* _Problem to solve_:
Retype the records below without changes, starting with their first line and going on through the line with "Picture Frame Curios", both included.

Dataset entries
----

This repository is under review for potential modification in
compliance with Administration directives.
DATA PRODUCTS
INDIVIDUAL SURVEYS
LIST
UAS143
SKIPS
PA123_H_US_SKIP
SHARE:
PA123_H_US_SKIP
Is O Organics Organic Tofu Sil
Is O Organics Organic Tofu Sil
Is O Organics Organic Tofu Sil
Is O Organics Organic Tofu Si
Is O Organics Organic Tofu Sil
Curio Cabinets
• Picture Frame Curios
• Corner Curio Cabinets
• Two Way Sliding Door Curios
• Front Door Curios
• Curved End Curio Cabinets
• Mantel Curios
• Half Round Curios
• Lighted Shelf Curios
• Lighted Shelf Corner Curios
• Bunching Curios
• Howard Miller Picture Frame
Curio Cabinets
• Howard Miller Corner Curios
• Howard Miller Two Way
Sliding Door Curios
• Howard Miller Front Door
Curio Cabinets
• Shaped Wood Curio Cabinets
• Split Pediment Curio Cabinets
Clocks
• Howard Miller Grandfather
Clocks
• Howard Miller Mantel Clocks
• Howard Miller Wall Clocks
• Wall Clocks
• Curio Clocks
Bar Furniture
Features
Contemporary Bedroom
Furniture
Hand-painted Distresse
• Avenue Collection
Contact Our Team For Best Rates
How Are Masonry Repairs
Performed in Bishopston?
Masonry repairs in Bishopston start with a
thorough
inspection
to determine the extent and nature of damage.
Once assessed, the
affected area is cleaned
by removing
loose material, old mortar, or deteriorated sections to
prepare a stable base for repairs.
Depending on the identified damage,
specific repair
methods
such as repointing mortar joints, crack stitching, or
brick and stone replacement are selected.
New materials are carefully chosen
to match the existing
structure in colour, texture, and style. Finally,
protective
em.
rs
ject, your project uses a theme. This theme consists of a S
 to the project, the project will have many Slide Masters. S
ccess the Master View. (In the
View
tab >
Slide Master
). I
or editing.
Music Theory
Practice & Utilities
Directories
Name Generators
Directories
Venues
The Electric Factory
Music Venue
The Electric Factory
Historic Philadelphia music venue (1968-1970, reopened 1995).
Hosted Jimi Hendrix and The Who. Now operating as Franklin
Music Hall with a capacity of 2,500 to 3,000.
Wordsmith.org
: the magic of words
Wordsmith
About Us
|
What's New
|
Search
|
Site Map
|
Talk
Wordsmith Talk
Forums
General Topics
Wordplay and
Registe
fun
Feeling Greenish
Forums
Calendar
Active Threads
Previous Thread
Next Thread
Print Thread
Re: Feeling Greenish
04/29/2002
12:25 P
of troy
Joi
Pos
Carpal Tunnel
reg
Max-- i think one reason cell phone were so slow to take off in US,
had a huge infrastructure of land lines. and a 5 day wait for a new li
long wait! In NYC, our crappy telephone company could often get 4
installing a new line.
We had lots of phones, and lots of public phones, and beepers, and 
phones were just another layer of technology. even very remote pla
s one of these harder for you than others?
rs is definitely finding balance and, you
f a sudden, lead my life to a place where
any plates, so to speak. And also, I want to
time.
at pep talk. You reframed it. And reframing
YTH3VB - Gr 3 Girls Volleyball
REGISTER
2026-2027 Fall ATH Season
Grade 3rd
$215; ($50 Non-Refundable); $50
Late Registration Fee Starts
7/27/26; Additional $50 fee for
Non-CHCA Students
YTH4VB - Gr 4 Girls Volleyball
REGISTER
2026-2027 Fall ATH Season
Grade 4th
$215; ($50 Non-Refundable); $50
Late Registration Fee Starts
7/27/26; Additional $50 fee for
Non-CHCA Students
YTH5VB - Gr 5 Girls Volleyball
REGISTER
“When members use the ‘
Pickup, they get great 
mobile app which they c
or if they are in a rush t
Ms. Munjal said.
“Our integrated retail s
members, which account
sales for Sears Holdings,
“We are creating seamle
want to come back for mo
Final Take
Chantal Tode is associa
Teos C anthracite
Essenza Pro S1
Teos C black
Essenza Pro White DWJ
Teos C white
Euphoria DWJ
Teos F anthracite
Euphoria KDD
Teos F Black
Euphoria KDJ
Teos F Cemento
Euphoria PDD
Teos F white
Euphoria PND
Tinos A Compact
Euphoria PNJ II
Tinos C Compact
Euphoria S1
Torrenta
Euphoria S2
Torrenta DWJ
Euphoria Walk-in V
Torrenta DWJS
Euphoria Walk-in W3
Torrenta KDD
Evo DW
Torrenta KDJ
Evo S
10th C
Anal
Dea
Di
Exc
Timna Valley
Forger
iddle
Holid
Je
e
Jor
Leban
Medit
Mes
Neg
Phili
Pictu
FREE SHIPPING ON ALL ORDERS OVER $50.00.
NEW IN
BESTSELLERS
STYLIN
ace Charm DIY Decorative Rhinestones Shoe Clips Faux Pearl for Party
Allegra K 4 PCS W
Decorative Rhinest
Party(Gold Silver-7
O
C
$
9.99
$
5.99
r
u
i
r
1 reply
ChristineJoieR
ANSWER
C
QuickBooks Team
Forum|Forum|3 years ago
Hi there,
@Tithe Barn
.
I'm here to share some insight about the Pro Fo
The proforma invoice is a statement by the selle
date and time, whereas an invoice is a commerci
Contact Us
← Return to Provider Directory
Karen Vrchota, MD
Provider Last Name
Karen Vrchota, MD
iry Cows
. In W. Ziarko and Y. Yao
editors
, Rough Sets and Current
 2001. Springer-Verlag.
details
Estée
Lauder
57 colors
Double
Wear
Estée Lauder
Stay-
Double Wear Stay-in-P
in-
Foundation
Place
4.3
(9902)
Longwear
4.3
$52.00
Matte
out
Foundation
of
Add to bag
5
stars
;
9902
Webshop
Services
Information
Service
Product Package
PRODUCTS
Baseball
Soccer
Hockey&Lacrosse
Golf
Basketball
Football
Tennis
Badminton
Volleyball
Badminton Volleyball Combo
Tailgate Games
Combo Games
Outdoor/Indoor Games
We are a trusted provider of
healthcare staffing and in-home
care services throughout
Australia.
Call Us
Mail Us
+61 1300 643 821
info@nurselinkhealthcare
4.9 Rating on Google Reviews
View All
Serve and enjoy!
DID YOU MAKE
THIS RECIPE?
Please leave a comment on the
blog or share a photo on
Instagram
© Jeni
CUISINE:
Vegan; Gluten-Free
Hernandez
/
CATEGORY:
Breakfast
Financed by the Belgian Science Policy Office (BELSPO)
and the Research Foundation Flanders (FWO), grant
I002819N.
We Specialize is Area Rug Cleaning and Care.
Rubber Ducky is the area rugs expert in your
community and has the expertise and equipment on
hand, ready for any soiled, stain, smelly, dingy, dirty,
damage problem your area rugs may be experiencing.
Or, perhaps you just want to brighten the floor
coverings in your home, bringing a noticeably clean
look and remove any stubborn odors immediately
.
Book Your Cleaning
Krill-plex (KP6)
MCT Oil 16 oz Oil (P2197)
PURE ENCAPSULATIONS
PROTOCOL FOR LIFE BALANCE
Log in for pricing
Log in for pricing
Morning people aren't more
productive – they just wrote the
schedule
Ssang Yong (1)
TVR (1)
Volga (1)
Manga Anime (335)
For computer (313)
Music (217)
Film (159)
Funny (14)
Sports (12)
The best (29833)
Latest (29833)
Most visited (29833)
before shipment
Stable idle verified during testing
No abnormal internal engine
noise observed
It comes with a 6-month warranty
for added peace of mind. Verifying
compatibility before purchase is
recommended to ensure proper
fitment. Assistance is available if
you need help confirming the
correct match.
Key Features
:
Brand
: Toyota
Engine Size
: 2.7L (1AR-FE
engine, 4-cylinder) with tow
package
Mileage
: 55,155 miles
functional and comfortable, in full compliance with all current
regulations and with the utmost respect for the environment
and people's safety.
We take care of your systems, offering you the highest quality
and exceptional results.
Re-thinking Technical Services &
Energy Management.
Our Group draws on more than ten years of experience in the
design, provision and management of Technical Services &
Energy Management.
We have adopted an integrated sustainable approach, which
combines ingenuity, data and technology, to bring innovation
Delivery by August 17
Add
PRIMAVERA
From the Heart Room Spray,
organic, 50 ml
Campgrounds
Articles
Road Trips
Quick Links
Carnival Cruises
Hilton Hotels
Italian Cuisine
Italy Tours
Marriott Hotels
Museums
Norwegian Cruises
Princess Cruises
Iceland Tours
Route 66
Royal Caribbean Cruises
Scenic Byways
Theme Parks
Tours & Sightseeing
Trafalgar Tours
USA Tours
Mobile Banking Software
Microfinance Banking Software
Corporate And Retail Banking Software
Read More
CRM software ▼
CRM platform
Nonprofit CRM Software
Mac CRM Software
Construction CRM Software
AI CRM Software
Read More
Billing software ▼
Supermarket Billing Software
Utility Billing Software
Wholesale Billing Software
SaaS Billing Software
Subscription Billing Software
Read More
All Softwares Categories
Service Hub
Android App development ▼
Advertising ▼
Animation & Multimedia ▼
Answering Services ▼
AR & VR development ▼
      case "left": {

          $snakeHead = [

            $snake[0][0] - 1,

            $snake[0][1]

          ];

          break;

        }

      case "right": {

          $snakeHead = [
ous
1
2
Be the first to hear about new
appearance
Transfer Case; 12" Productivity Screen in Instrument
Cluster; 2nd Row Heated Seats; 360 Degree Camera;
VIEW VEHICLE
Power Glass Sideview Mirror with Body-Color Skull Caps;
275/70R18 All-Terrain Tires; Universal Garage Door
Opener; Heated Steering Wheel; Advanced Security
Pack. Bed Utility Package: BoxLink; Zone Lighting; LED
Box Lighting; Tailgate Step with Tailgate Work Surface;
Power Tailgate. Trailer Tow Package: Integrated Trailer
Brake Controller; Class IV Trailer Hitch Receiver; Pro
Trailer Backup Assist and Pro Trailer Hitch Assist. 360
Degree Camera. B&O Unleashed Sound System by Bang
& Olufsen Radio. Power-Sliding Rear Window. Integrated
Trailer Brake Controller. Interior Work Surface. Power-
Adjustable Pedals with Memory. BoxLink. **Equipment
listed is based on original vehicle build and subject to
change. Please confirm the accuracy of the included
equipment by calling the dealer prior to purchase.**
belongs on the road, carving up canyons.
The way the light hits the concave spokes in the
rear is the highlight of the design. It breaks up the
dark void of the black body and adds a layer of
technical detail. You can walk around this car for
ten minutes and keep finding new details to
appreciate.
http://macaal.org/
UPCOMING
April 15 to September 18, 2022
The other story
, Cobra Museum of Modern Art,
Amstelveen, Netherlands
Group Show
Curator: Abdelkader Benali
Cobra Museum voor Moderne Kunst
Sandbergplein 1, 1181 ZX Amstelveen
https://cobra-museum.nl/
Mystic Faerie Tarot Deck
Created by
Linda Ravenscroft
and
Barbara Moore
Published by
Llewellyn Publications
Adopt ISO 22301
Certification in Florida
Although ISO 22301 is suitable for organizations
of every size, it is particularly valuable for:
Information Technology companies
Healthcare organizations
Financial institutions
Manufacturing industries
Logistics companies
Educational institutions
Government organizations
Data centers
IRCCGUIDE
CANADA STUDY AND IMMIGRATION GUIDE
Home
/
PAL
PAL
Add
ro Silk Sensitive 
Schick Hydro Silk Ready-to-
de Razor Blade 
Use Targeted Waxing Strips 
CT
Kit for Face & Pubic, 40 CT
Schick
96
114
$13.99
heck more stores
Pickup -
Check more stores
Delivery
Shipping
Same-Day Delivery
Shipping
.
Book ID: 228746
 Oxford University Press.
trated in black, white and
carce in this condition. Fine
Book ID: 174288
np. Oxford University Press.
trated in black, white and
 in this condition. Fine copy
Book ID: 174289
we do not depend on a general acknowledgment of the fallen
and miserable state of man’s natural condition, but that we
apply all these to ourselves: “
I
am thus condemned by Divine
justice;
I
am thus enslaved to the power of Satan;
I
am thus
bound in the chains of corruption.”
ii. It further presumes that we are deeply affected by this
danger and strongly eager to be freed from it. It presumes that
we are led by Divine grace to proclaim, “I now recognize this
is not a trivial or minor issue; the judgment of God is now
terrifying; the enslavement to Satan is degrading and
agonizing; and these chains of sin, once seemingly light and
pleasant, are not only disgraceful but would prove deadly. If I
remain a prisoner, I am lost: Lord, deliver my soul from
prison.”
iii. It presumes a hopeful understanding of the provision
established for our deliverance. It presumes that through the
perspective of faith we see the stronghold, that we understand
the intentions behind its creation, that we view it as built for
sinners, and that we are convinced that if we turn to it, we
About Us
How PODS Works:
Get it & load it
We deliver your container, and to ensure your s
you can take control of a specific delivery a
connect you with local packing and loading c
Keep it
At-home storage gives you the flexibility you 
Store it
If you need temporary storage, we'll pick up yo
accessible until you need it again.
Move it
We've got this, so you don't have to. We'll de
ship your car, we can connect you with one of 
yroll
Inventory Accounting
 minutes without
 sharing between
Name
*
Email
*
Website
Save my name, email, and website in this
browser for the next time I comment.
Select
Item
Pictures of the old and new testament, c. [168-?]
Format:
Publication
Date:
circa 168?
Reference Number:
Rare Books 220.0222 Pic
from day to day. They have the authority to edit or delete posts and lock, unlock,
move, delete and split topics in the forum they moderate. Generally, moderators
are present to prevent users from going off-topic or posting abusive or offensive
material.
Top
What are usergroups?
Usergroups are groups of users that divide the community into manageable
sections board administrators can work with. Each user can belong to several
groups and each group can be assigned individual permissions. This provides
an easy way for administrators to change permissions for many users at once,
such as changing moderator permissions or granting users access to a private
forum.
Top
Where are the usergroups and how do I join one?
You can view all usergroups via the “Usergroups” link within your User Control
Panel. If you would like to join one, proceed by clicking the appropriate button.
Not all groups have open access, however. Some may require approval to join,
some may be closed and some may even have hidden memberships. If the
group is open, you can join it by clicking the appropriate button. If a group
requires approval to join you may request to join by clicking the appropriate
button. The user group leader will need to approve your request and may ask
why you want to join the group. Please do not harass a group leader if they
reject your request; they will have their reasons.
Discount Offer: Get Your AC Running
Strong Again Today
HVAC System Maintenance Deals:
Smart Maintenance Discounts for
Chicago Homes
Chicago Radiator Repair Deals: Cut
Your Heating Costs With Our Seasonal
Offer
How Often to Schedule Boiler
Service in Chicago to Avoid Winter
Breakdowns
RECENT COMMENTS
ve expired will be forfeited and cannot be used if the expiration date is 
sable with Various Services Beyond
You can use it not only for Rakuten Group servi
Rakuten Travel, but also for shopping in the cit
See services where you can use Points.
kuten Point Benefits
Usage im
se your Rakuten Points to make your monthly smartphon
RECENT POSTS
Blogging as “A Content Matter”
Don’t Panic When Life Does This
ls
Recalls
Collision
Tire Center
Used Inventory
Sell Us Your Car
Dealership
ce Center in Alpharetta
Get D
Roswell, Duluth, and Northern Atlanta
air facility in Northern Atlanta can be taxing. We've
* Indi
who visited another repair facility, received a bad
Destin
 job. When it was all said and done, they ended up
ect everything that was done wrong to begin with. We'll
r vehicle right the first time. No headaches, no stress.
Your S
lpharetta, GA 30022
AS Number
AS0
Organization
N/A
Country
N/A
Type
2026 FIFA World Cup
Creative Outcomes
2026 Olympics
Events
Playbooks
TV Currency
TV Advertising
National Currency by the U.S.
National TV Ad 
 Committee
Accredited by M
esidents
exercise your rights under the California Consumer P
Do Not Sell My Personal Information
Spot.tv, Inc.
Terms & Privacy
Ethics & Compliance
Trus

----

* _Exercise result_:
This repository is under review for potential modification in
compliance with Administration directives.
DATA PRODUCTS
INDIVIDUAL SURVEYS
LIST
UAS143
SKIPS
PA123_H_US_SKIP
SHARE:
PA123_H_US_SKIP
Is O Organics Organic Tofu Sil
Is O Organics Organic Tofu Sil
Is O Organics Organic Tofu Sil
Is O Organics Organic Tofu Si
Is O Organics Organic Tofu Sil
Curio Cabinets
• Picture Frame Curios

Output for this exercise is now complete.